O WikiLeaks divulgou mais uma parte de sua controversa série Vault 7, desta vez expondo detalhes técnicos de uma variante de spyware chamada Athena, desenvolvida pela CIA em parceria com uma empresa privada. O atacante pode acessar remotamente um computador infectado, inserir e/ou executar pacotes maliciosos com funções específicas e roubar arquivos sem comprometer sua persistência no sistema operacional.
O WannaCry foi apenas uma amostra do que pode acontecer quando certas agências governamentais começam a acumular exploits e payloads como se fossem armas tradicionais... e deixam uma porta aberta. Durante anos cobramos das principais empresas do mercado mais transparência em relação à sua colaboração com essas agências, e depois do WannaCry, a pressão é maior do que nunca. No entanto, o detalhe de essas corporações decidirem falar ou não empalidece diante do "ciberarsenal" que as autoridades guardam "em nome da segurança nacional" e outras expressões semelhantes. É questão de tempo para que uma nova campanha global atinja usuários comuns; portanto, a nossa melhor defesa é obter o máximo de informações possível sobre essas armas.
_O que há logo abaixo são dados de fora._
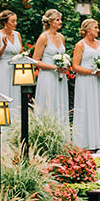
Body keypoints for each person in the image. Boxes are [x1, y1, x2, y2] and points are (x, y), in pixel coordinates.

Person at [72, 18, 100, 151]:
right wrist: (92, 72)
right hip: (85, 81)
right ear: (88, 29)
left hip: (99, 82)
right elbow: (75, 66)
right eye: (96, 27)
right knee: (86, 108)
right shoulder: (80, 45)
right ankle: (85, 142)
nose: (98, 30)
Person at [31, 8, 71, 139]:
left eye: (60, 19)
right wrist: (54, 67)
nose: (60, 22)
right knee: (48, 104)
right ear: (50, 22)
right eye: (58, 20)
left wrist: (64, 65)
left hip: (60, 77)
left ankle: (61, 137)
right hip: (48, 76)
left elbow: (63, 55)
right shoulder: (43, 37)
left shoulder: (61, 37)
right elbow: (35, 60)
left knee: (60, 103)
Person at [0, 9, 22, 98]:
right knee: (3, 92)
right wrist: (4, 46)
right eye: (12, 21)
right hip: (3, 68)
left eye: (16, 21)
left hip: (16, 69)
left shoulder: (17, 35)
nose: (15, 23)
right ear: (5, 22)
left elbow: (21, 52)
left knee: (16, 94)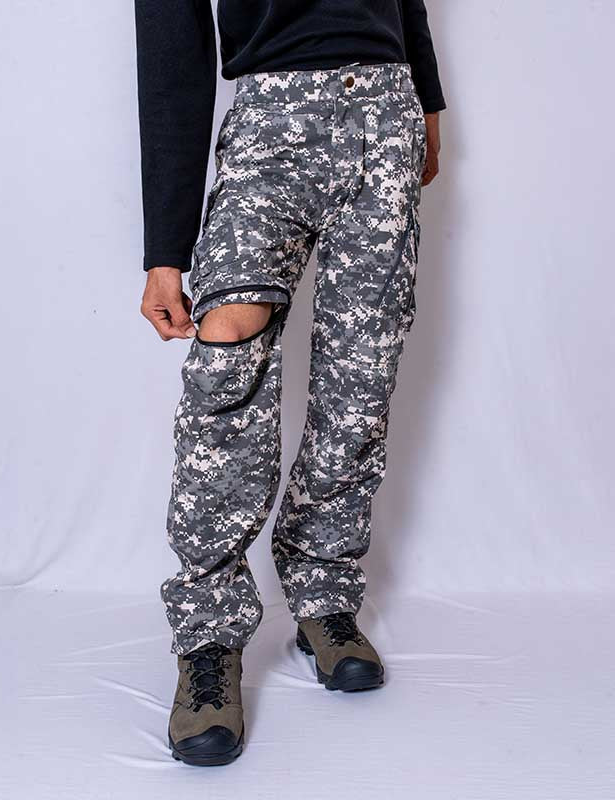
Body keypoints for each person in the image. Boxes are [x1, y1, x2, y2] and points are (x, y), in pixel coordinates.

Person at [134, 0, 446, 767]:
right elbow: (171, 47)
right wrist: (166, 250)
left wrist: (427, 100)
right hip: (272, 121)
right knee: (226, 353)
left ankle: (324, 594)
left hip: (385, 111)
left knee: (361, 374)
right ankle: (208, 637)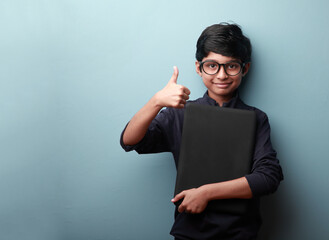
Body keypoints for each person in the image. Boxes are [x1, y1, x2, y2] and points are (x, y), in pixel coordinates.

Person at [120, 22, 283, 240]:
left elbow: (268, 177)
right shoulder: (180, 114)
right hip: (189, 233)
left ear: (245, 68)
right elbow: (130, 141)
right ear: (199, 67)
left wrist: (206, 193)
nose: (222, 75)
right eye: (212, 65)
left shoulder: (257, 118)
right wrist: (157, 101)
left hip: (241, 234)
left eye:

É aí que entra o WikiLeaks com suas publicações sobre o Vault 7, e a última entrada leva o nome de Athena.
O que é Athena?
Athena é um "implante" capaz de afetar todas as versões principais do Windows, a partir do XP. Sua criação é responsabilidade da CIA, mas aparentemente essa agência se uniu a uma empresa privada chamada Siege Technologies (agora sob a asa da Nehemiah Security), que fornece "soluções de cibersegurança" e "tecnologias de ciberguerra ofensiva". Athena entrega ao atacante conectividade remota com o computador infectado, alterações dinâmicas de configuração, execução de tarefas específicas que podem ser carregadas ou descarregadas da memória para não deixar rastros, e extração ou injeção de arquivos em uma pasta especial. Athena é executada em user space e persiste dentro do sistema.
Documentação e uso
Embora tudo dependa do método de infecção utilizado, Athena parece um verdadeiro festim para elementos maliciosos que pensem em realizar uma campanha de ransomware. A documentação compartilhada pelo WikiLeaks é muito ampla e inclui um "guia de usuário" com mais de 40 páginas.